* [Problem requirements]: Locate each line in the records that contains the word "טונרים" and copy those lines.
____________________
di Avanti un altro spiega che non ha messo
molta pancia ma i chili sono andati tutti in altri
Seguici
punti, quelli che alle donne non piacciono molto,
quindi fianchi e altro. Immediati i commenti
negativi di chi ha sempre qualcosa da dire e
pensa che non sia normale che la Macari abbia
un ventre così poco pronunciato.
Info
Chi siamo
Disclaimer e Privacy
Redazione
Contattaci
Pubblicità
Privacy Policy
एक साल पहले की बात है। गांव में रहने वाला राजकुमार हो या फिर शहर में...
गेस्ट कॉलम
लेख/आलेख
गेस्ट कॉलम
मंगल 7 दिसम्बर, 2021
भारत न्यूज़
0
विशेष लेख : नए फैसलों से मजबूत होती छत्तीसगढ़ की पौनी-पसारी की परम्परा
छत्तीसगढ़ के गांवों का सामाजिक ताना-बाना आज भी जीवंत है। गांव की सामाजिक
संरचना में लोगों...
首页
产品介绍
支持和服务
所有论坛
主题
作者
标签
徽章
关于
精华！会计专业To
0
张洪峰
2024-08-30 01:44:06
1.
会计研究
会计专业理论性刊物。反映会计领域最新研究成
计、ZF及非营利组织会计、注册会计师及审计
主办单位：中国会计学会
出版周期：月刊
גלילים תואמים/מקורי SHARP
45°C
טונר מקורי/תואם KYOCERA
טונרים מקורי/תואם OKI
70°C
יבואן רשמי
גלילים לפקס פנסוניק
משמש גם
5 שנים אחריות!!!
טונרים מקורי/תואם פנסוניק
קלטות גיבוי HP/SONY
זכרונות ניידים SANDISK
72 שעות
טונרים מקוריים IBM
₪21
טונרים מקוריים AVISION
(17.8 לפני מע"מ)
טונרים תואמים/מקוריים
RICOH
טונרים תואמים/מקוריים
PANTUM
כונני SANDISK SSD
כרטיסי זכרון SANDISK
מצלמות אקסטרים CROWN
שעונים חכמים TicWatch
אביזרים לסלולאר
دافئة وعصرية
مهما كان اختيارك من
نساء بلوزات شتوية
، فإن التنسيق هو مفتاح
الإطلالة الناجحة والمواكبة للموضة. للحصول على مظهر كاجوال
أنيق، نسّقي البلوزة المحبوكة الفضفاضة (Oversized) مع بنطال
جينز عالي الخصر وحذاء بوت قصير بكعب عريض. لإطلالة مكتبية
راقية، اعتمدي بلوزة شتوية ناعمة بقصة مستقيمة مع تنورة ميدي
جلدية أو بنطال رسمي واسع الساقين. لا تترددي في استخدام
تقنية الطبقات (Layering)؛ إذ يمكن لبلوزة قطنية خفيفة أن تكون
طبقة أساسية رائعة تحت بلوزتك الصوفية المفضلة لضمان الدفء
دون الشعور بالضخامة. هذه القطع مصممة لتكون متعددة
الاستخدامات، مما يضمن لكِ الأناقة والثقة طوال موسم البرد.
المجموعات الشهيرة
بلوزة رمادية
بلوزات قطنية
____________________
* [Exercise answer]:
טונרים מקורי/תואם OKI
טונרים מקורי/תואם פנסוניק
טונרים מקוריים IBM
טונרים מקוריים AVISION
טונרים תואמים/מקוריים
טונרים תואמים/מקוריים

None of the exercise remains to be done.